8.ラダック4日目
食べることに集中せよ
朝目覚めるとまた少し頭が重い。しかし既に経験済みなので特に心配もせずに体を横たえる。7時前にお湯が運ばれて来て起き上がる。お湯を飲んでトイレに入るが、なぜかうまく出ない。何となく水分が足りていないように感じる。ここラダックは年間降水量が84mと極端な乾燥地帯である。バター茶などを頻繁飲むのも乾燥から身を守るため。東京ではリップクリームを持っていくようアドバイスされたが、普段つけ慣れないものをここで使用するのは少し怖い。
8時前に朝食。今日はチャパティとカブの煮込み。カブは葉っぱもしっかり入っており、健康食という感じがする。この食べ物、昔おばあちゃんが作ってくれた味に似ていて、驚く。ラダックは何となく日本に近い。そんなことを考えていると、当然一人の男性が腰を低くしてP師に近づいてきた。こちらが目を疑うほどに、その男性は日本のおじさんだった。しかし次の瞬間ラダック語が発せられ、間違いであることに気が付いた。おじさんは恭しくP師の横に座る。P師は彼の脈を取る。これはチベット伝承医学の手法と聞いている。そしてあとは一緒に食事をし、少し話して薬を貰って帰って行った。聞けば数年前、体が全く動かなくなる重度の障害に見舞われたが、今基本動作は正常に戻っていると言う。
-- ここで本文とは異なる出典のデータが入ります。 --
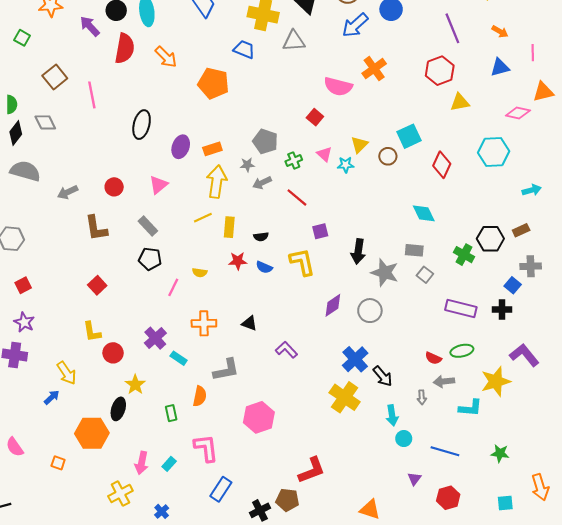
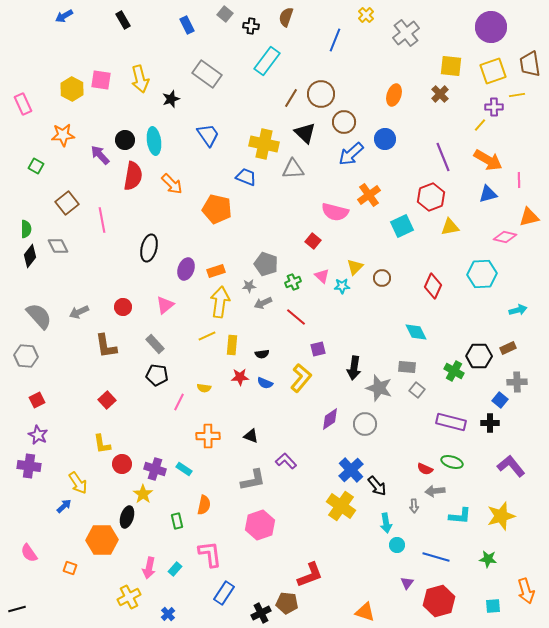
orange arrow: (500, 32) -> (488, 160), size x1.8
cyan square: (409, 136) -> (402, 226), moved
gray semicircle: (25, 171) -> (39, 316), moved, turned 32
yellow L-shape: (302, 262) -> (301, 378), turned 52
purple cross: (155, 338) -> (155, 469), moved, turned -30
green ellipse: (462, 351) -> (452, 462), turned 30
gray L-shape: (226, 370) -> (253, 480), moved
yellow star: (496, 381) -> (501, 516), moved
red hexagon: (448, 498) -> (439, 601), size x1.4

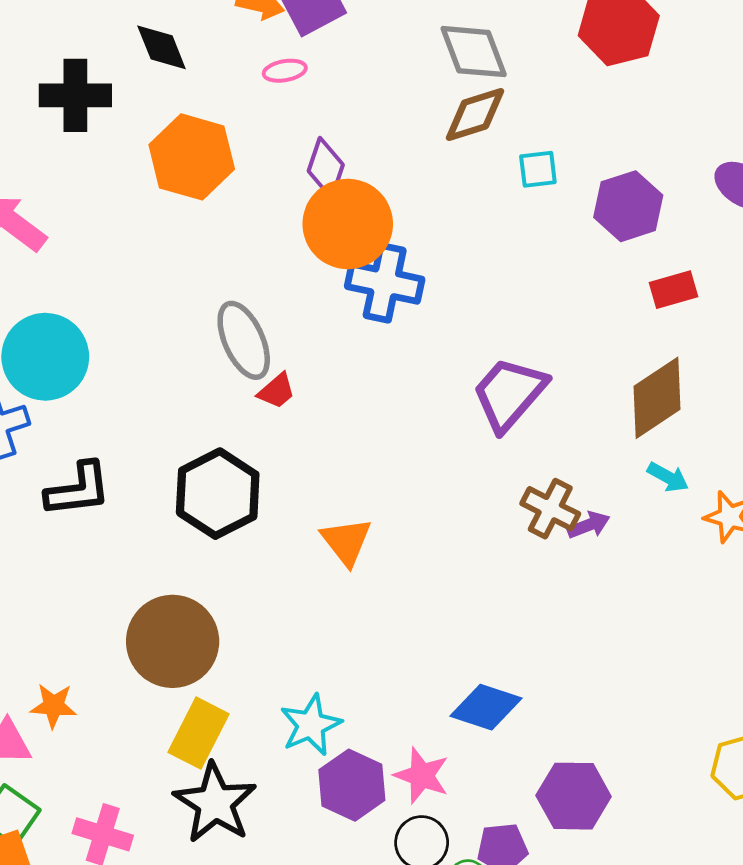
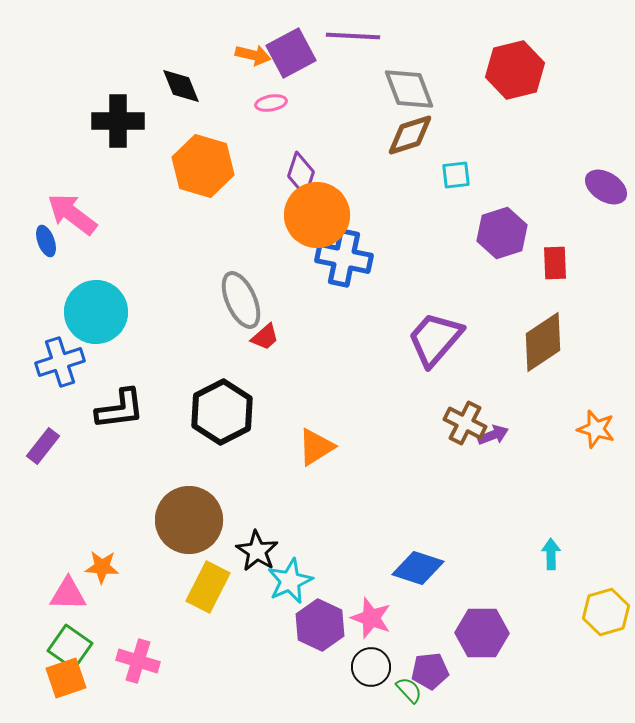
purple hexagon: (628, 206) -> (502, 233), moved
red rectangle: (673, 290) -> (555, 263), turned -76
cyan arrow: (668, 477) -> (551, 554), moved, turned -120
orange triangle: (346, 541) -> (316, 447), turned 36
black star: (215, 803) -> (257, 551), moved, size x0.7

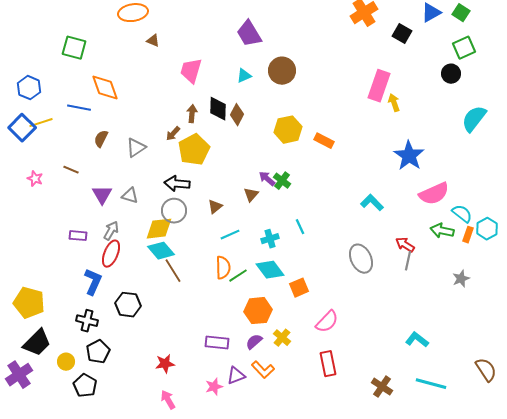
ハーディと話をした。彼女は携帯も持たず、ネットも時々チェックするのみ。現代は忙し過ぎる、携帯やネットから解放されて初めて、こちらでの生活をエンジョイできると言う。全くその通りで、Social Networkと称される電子媒体が疑似世界を作りだし、人々はその中で、何かを埋めて生きている。ここラダックでは全てがリアル、である。一つ一つの生活、例えば食べるとか、寝るとか、そのような行為に集中できることがより重要であると思える。疑似的な行為はどうしても注意が散漫になる。これが心のバランスを不安定にしているような気がしてならない。
P師は朝から忙しい。皆に指示を出し、ネットを何とか繋げて、どこかへ返信している。私は彼女の時間が空くのを気長に待つ身である。するとオランダ人のスーザンなる女性が入ってきた。彼女は日本の状況を熱心に聞いてきた。弟が原子力関連の教授とかで、色々な情報が入ってきているようだ。スーザンに私の時間を譲り、退散。読書に励む。
あの新入り少女の表情が少しずつ変わっているのが見て取れる。今朝はついに彼女が笑顔で「おはよう」と言ってくれた。それでもチャイを入れたカップを持つと一番端に行き、相変わらず雪を頂く、山を眺めている。どこか私の子供の頃を思い出させて、やるせない気分になる。
昼前にネットを少し触り、ご飯へ。今日は豆煮込みをご飯にかけて食べる。これはかなりいい味だが、午後の外出に備えて控えめに食べる。スーザンとハーディは楽しそうに話している。彼らが話している方が英語らしく、聞き取りやすいのは不思議。